# Work and acceleration of rescue team

ViewtifulBeau
A cave rescue team lifts an injured spelunker directly upward and out of a sinkhole by means of a motor-driven cable. The lift is performed in in three stages, each requiring a vertical distance of 11.1 m: (1) the initially stationary spelunker is accelerated to a speed of 4.06 m/s; (2) he is then lifted at the constant speed of 4.06 m/s; (3) finally he is decelerated to zero speed. How much work is done on the 69.4 kg rescue by the force lifting him during each stage?

I have to find how much work is done by the force lifting him at each stage.

First I found the average velocity 4.06/2 = 2.03 (i think because of asuming constant acceleration). Then i divide the distance by the average velocity to get 11.1 / 2.03 = 5.4679 s . So this is how long it takes to make it to the end of the 1st stage. Then i found the acceleration which is .7425 m/s/s. but i plugged it into the work formula and i got 572 J... but it is wrong.

zwtipp05
Each step is done in 11.1 m, so that makes it easier.
W=F times distance.
In each step the distance will be 11.1 m.

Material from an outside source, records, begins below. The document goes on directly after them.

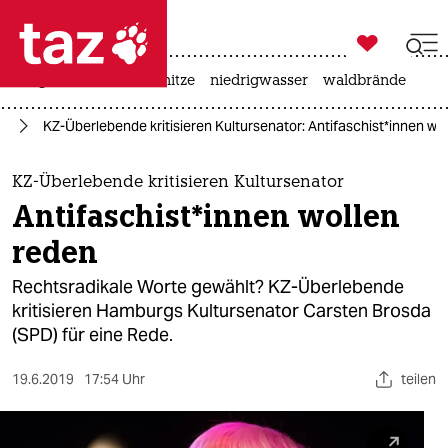

taz zahl ich
krieg in der ukraine
hitze
niedrigwasser
waldbrände

taz zahl ich
rd
KZ-Überlebende kritisieren Kultursenator: Antifaschist*innen wo
taz zahl ich
themen
KZ-Überlebende kritisieren Kultursenator
Antifaschist*innen wollen
politik
reden
öko
Rechtsradikale Worte gewählt? KZ-Überlebende
kritisieren Hamburgs Kultursenator Carsten Brosda
gesellschaft
(SPD) für eine Rede.
kultur
19.6.2019
17:54 Uhr
teilen
sport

Step 1: 11.1 = .5at^2 a=(v_f-v_i)/t
Solve for a. Then consider what force is needed to get that acceleration (keep in mind they are working AGAINST gravity as well)

Step 2: a=0 so force is easy to figure (again, keep in mind gravity)

Step 3: acceleration is the same as step 1 except opposite in magnitude, so they are letting gravity help them here)

Hope this helps

Homework Helper
The key benefit of Work and Energy approaches
is that you get to ignore the details of the motion
...like acceleration.
The Work done in part 1 increases PE and KE,
so W = m g Delta_h + 1/2 m v^2 .
Work in Part 2 only has the Delta_PE
Work in part 3 is Delta_PE - 1/2 m v^2 ,
since the KE_final - KE_initial = - 1/2 m v^2 .

Last edited:
zwtipp05
lightgrav said:
The key benefit of Work and Energy approaches
is that you get to ignore the details of the motion
...like acceleration.
The Work done in part 1 increases PE and KE,
so W = m g Delta_h + 1/2 m v^2 .
Work in Part 2 only has the Delta_PE
Work in part 3 is Delta_PE - 1/2 m v^2 ,
since the KE_final - KE_initial = - 1/2 m v^2 .

touche, didn't think of that

ViewtifulBeau
ok i tried the equations and i got 7700, 7557, and 7414 J respectively. The 7557 worked but the other two didn't. So i think that my v value is wrong. I used 2.03 m/s because that would be the average. But should i use 4.06m/s?

Homework Helper
Yes, you should use the final velocity: That's how much kinetic energy the system gets.